O sentido das proporções

A esquerda (com excepção do PS) ficou entusiasmada com a chamada “vitória” do Syriza; e a direita ficou deprimida e furiosa. Sem me querer meter nessa querela frívola, acho apropriado tentar descrever as coisas como elas são. O Syriza ganhou a eleição com 36 por cento dos votos; só chegou à maioria por causa das peculiaridades do regime grego (que dá um bónus de 50 deputados ao partido mais votado) e da coligação que fez com um partido pouco recomendável da extrema-direita. É difícil aceitar sem mais que o Syriza representa legitimamente o povo grego, como por aí se diz com grande convicção e arrogância. Na realidade, o Syriza representa um terço do eleitorado grego; e ou consegue alargar as forças que o sustentam ou tenderá para uma espécie qualquer de autoritarismo.

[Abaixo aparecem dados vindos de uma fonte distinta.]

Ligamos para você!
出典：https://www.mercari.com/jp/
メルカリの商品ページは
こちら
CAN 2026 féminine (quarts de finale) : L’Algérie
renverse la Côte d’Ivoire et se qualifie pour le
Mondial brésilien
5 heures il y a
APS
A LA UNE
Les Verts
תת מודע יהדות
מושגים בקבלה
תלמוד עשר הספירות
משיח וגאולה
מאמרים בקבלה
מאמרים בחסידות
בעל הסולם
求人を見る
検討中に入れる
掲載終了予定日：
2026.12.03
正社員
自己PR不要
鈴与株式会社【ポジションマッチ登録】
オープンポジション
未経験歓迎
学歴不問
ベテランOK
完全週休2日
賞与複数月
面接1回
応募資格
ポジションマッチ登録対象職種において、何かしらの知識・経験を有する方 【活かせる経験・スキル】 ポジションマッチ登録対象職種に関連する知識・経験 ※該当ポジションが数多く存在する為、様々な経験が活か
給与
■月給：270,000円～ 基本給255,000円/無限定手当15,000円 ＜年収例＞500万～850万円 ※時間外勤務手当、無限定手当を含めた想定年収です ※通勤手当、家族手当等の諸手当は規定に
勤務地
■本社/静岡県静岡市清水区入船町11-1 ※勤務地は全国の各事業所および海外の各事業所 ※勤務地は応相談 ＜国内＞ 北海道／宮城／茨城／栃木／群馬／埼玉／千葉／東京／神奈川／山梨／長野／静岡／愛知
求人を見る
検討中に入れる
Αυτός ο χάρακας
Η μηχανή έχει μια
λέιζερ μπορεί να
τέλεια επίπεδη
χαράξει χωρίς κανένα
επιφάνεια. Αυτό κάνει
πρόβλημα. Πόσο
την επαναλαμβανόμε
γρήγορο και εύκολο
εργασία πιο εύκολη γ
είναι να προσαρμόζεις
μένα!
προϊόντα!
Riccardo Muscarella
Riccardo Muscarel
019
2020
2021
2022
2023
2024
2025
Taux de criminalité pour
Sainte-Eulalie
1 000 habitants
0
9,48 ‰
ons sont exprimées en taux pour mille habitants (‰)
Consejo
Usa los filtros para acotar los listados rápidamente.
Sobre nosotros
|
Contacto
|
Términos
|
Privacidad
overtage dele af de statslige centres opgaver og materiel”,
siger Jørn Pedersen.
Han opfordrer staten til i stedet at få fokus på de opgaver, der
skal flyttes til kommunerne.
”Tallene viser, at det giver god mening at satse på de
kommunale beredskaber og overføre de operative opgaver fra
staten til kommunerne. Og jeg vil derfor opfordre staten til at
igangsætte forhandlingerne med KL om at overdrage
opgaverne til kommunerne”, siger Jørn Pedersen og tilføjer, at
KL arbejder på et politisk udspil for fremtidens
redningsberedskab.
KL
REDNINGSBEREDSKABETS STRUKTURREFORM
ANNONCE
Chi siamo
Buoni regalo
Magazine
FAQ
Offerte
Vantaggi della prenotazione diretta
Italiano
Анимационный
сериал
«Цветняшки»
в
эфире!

A retórica patriótica do primeiro-ministro Tsipras também não me inspira grande simpatia. Os patriotas às vezes degeneram em nacionalistas. E a conversa sobre a “humilhação” da Grécia e a intenção (em princípio, estimável) de restaurar a sua dignidade e o seu orgulho não é tranquilizadora. Com conversas destas se cometeram os maiores crimes da história recente da Europa. Pior ainda, o carácter de outsider que o Syriza reclama não me parece uma virtude. Um outsider rejeita, por definição, tudo o que antes dele existia – o bom e o mau – e não costuma medir o risco da mudança. Não vale a pena dar exemplos de outsiders que arrasaram um mundo, o deles, com certeza, e a seguir o nosso. E, desculpe a esquerda, as cenas de informalidade, além de ridículas, são um mau sinal, um sinal de agressividade gratuita.

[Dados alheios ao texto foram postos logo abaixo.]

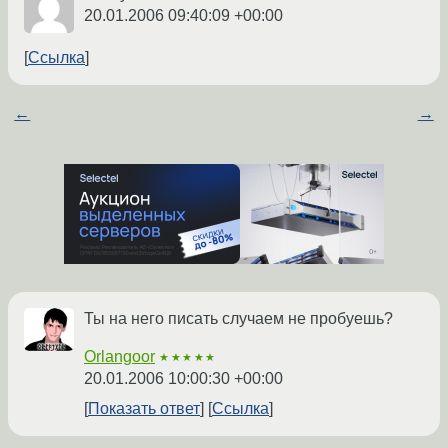
20.01.2006 09:40:09 +00:00
Ссылка
←
→
Ты на него писать случаем не пробуешь?
Orlangoor
★★★★★
20.01.2006 10:00:30 +00:00
Показать ответ
Ссылка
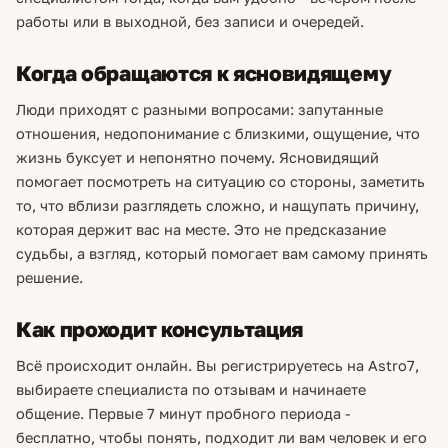
работы или в выходной, без записи и очередей.
Когда обращаются к ясновидящему
Люди приходят с разными вопросами: запутанные
отношения, недопонимание с близкими, ощущение, что
жизнь буксует и непонятно почему. Ясновидящий
помогает посмотреть на ситуацию со стороны, заметить
то, что вблизи разглядеть сложно, и нащупать причину,
которая держит вас на месте. Это не предсказание
судьбы, а взгляд, который помогает вам самому принять
решение.
Как проходит консультация
Всё происходит онлайн. Вы регистрируетесь на Astro7,
выбираете специалиста по отзывам и начинаете
общение. Первые 7 минут пробного периода -
бесплатно, чтобы понять, подходит ли вам человек и его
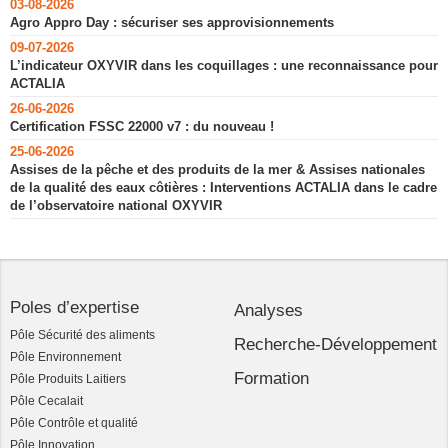
03-08-2026
Agro Appro Day : sécuriser ses approvisionnements
09-07-2026
L’indicateur OXYVIR dans les coquillages : une reconnaissance pour
ACTALIA
26-06-2026
Certification FSSC 22000 v7 : du nouveau !
25-06-2026
Assises de la pêche et des produits de la mer & Assises nationales
de la qualité des eaux côtières : Interventions ACTALIA dans le cadre
de l’observatoire national OXYVIR
Poles d’expertise
Analyses
Pôle Sécurité des aliments
Recherche-Développement
Pôle Environnement
Formation
Pôle Produits Laitiers
Pôle Cecalait
Pôle Contrôle et qualité
Pôle Innovation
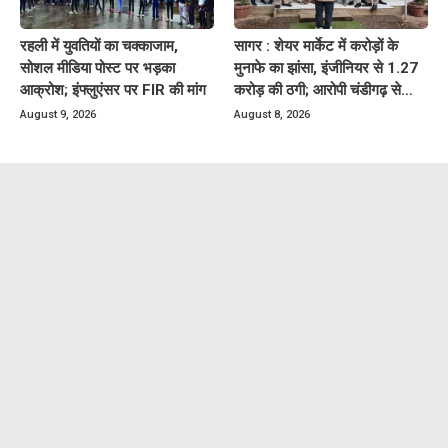
रहली में युवतियों का चक्काजाम,
सागर : शेयर मार्केट में करोड़ों के
सोशल मीडिया पोस्ट पर भड़का
मुनाफे का झांसा, इंजीनियर से 1.27
आक्रोश; इंफ्लुएंसर पर FIR की मांग
करोड़ की ठगी; आरोपी चंडीगढ़ से
गिरफ्तार
August 9, 2026
August 8, 2026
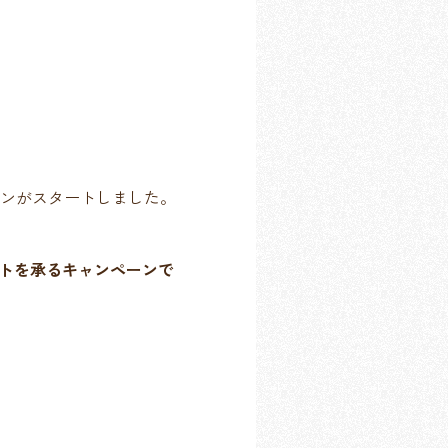
ペーンがスタートしました。
イトを承るキャンペーンで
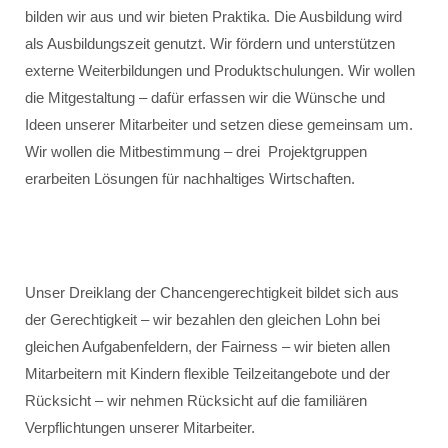
bilden wir aus und wir bieten Praktika. Die Ausbildung wird
als Ausbildungszeit genutzt. Wir fördern und unterstützen
externe Weiterbildungen und Produktschulungen. Wir wollen
die Mitgestaltung – dafür erfassen wir die Wünsche und
Ideen unserer Mitarbeiter und setzen diese gemeinsam um.
Wir wollen die Mitbestimmung – drei Projektgruppen
erarbeiten Lösungen für nachhaltiges Wirtschaften.
Unser Dreiklang der Chancengerechtigkeit bildet sich aus
der Gerechtigkeit – wir bezahlen den gleichen Lohn bei
gleichen Aufgabenfeldern, der Fairness – wir bieten allen
Mitarbeitern mit Kindern flexible Teilzeitangebote und der
Rücksicht – wir nehmen Rücksicht auf die familiären
Verpflichtungen unserer Mitarbeiter.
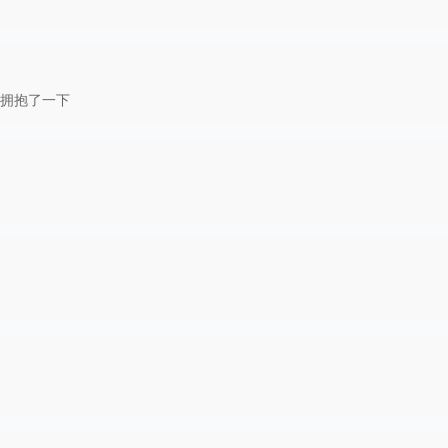
拥抱了一下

Uma escola de pensamento louva o Syriza por ter dado um “abanão” na “Europa”. Seria bom neste capítulo não esquecer que a “Europa” não se abana tão facilmente e que o Syriza é em si próprio insignificante. Reconheço que um pequeno incidente pode provocar uma enorme catástrofe; basta pensar no arquiduque assassinado em Sarajevo. Mas, tirando uma parte da esquerda, por frustração e principalmente por cautela, não se vê na “Europa”  uma súbita ternura pelo sr. Tsipras e nenhuma inclinação para o ajudar. A política deflacionista da Alemanha e de meia dúzia de países do norte já estava em crise antes do Syriza aparecer em cena e continuará com ou sem ele. Claro que nada impede a Grécia de se tornar num incómodo para a burocracia de Bruxelas: num incómodo, não numa força decisiva. É bom não perder o sentido das proporções.